Instructions for the task ▸ Please copy the article about the FootsiesGym benchmark below word for word, in full.

Supplied text ▸
== Segment start ==

A new open-source benchmark called FootsiesGym puts reinforcement learning agents head-to-head in a stripped-down fighting game designed to isolate the hardest strategic problems in the genre.
Built on HiFight's minimalist 2D title Footsies, FootsiesGym is a two-player, zero-sum environment where neither player has full information about the other's intentions — the same basic structure as poker, but with reflexive, cyclic move interactions instead of cards. The researchers behind it provide a vectorized simulator tuned for high-throughput training on standard hardware, meaning you don't need a server farm to run experiments. Several reinforcement learning algorithms are benchmarked out of the box, and the code is public on GitHub.
Why does a tiny fighting game matter to AI research? Most game benchmarks lean on perfect-information environments like chess or Go, or sprawling ones like StarCraft II that are expensive to run and hard to isolate variables in. FootsiesGym carves out a specific, underexplored niche: the non-transitive "rock-paper-scissors" dynamics of fighting game neutral — the phase before either player commits to an attack — where no single strategy dominates and agents must model an opponent who is also adapting. That's a closer analog to real-world adversarial settings than a chessboard.
The benchmark arrives as multiagent and adversarial RL research is growing faster than the tooling around it. Whether FootsiesGym becomes a standard fixture or a footnote depends on whether the wider community finds the Footsies abstraction tight enough to generalize — fighting game "neutral" is famously hard to define even for human players.

== Segment end ==

Provided data ▸
== Segment start ==

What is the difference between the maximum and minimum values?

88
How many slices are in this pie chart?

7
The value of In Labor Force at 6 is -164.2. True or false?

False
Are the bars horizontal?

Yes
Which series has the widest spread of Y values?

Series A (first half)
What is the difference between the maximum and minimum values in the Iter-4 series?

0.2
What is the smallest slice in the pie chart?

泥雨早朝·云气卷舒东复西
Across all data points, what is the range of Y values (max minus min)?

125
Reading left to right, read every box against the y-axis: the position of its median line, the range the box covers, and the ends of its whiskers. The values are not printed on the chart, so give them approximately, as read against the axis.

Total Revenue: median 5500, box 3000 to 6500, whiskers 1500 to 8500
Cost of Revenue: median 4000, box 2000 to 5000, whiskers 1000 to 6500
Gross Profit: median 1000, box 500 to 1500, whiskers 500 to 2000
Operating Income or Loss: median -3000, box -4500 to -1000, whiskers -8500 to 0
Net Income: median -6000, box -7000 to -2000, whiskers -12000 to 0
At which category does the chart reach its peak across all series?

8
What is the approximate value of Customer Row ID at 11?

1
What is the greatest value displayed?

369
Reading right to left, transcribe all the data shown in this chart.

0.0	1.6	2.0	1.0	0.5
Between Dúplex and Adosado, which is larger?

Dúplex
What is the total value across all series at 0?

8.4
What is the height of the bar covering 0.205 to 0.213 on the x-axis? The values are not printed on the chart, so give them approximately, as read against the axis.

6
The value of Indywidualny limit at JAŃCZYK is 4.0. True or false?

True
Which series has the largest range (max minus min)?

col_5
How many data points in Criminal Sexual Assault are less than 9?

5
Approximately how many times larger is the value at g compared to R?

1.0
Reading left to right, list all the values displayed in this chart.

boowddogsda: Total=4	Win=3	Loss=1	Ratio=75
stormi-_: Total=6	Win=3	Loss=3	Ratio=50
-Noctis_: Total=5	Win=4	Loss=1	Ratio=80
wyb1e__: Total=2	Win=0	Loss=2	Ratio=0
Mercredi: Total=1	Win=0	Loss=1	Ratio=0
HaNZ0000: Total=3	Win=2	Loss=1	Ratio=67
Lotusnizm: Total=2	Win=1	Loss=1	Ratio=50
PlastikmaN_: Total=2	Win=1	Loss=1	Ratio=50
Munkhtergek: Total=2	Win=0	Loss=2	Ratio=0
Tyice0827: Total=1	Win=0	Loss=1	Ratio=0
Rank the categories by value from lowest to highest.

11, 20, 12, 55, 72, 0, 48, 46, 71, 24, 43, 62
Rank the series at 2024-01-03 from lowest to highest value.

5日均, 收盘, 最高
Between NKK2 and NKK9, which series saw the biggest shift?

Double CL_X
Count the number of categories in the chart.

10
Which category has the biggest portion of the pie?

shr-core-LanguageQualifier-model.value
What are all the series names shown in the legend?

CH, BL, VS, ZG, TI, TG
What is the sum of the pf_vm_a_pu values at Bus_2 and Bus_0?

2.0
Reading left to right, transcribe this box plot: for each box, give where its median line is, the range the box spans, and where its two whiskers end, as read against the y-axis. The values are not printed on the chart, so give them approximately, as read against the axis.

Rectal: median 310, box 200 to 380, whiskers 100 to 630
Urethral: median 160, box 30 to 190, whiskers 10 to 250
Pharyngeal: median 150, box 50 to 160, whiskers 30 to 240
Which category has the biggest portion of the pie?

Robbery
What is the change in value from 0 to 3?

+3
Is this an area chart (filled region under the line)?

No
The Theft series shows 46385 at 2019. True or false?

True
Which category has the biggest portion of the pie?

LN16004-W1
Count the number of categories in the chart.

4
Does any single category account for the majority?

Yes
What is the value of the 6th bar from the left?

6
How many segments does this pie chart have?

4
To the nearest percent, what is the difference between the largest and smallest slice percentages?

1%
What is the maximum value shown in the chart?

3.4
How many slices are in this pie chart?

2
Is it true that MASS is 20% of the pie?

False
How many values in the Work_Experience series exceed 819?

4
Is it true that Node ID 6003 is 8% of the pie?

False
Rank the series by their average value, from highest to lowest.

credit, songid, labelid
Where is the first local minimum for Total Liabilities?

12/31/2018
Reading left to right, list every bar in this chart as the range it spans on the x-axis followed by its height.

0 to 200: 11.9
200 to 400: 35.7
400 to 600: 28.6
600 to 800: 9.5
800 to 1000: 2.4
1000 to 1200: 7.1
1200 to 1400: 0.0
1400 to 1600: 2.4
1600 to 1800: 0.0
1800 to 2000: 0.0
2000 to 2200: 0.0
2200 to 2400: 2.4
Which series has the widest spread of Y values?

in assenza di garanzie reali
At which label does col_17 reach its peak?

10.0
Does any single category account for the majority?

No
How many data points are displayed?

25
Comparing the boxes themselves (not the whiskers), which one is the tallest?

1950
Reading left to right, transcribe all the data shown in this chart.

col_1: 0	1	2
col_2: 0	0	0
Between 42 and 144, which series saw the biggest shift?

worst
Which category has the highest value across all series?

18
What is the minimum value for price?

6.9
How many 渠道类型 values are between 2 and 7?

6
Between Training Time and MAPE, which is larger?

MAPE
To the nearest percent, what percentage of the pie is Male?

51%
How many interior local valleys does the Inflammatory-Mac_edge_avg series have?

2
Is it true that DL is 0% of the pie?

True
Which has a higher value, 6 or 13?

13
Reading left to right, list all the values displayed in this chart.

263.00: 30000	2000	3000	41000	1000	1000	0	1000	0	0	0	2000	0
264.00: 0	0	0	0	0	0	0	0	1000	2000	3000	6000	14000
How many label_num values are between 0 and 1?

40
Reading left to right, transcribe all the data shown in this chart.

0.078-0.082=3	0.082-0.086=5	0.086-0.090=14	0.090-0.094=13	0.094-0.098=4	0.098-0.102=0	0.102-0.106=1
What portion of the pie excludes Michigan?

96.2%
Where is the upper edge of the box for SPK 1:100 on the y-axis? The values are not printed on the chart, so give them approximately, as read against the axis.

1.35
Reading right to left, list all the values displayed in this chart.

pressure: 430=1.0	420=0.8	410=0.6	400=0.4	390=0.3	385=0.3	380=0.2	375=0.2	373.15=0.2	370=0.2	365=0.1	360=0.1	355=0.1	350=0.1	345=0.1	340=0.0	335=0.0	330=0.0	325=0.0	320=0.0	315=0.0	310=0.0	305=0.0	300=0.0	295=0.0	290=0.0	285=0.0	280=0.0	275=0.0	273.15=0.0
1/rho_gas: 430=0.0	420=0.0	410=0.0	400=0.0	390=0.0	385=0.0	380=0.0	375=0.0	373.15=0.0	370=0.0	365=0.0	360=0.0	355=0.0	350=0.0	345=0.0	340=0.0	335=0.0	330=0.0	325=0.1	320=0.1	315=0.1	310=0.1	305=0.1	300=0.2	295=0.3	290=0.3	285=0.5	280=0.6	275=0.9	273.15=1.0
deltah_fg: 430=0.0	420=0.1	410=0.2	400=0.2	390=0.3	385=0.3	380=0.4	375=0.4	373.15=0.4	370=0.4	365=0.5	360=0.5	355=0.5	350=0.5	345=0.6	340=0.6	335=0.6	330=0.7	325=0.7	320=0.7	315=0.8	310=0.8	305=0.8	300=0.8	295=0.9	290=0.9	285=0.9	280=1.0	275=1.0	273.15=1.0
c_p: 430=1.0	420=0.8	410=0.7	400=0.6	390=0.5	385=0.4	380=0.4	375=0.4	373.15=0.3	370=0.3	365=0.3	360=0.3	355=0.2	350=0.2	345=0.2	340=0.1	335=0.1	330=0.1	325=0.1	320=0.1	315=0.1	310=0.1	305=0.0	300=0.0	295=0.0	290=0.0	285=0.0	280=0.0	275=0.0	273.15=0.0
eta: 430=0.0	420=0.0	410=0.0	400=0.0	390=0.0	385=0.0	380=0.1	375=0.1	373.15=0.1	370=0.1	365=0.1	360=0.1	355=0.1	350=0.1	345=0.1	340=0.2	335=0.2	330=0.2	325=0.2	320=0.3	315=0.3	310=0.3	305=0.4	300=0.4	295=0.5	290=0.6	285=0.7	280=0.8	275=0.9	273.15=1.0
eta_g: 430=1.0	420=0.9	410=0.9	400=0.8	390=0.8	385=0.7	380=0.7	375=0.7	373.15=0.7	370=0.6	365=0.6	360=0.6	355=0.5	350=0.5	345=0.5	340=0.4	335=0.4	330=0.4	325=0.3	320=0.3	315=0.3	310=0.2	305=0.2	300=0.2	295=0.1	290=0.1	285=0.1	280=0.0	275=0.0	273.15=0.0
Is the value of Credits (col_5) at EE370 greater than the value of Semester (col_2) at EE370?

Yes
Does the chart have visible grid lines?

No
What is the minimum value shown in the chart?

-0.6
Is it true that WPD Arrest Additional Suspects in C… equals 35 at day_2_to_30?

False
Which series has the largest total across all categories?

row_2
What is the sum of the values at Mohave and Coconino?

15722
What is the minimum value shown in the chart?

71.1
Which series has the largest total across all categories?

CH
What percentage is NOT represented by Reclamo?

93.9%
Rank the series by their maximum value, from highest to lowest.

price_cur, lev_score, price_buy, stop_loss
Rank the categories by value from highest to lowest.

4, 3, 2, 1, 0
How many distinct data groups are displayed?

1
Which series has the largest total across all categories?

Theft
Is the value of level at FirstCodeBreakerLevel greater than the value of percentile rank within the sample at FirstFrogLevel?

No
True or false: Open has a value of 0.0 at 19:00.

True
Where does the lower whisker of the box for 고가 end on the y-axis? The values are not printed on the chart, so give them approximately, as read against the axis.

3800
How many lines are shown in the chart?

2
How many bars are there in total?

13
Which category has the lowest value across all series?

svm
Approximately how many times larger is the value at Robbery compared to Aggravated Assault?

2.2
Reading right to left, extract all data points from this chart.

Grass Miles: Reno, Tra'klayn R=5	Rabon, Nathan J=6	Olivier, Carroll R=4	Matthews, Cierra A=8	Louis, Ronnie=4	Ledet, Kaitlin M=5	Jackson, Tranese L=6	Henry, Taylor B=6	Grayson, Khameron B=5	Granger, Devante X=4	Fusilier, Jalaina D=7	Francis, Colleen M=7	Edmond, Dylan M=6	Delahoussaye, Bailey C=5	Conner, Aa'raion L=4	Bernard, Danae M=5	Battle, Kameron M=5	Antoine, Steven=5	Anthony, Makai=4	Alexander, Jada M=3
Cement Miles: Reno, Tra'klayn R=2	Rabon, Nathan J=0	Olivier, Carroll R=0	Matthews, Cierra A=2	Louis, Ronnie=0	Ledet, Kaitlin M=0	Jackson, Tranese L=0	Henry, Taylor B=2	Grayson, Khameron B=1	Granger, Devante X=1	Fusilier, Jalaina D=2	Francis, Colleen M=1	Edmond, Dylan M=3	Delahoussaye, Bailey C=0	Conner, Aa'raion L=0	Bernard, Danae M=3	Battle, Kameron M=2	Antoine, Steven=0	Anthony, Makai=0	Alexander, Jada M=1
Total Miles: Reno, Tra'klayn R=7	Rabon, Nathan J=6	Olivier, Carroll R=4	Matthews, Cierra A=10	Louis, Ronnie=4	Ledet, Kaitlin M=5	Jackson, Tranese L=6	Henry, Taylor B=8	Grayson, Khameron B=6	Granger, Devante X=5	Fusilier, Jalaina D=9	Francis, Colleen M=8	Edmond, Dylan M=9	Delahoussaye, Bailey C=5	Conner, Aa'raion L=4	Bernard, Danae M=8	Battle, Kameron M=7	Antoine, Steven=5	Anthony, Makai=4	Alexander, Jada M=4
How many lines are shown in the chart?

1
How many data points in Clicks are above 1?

== Segment end ==

Problem solution ▸
A new open-source benchmark called FootsiesGym puts reinforcement learning agents head-to-head in a stripped-down fighting game designed to isolate the hardest strategic problems in the genre.
Built on HiFight's minimalist 2D title Footsies, FootsiesGym is a two-player, zero-sum environment where neither player has full information about the other's intentions — the same basic structure as poker, but with reflexive, cyclic move interactions instead of cards. The researchers behind it provide a vectorized simulator tuned for high-throughput training on standard hardware, meaning you don't need a server farm to run experiments. Several reinforcement learning algorithms are benchmarked out of the box, and the code is public on GitHub.
Why does a tiny fighting game matter to AI research? Most game benchmarks lean on perfect-information environments like chess or Go, or sprawling ones like StarCraft II that are expensive to run and hard to isolate variables in. FootsiesGym carves out a specific, underexplored niche: the non-transitive "rock-paper-scissors" dynamics of fighting game neutral — the phase before either player commits to an attack — where no single strategy dominates and agents must model an opponent who is also adapting. That's a closer analog to real-world adversarial settings than a chessboard.
The benchmark arrives as multiagent and adversarial RL research is growing faster than the tooling around it. Whether FootsiesGym becomes a standard fixture or a footnote depends on whether the wider community finds the Footsies abstraction tight enough to generalize — fighting game "neutral" is famously hard to define even for human players.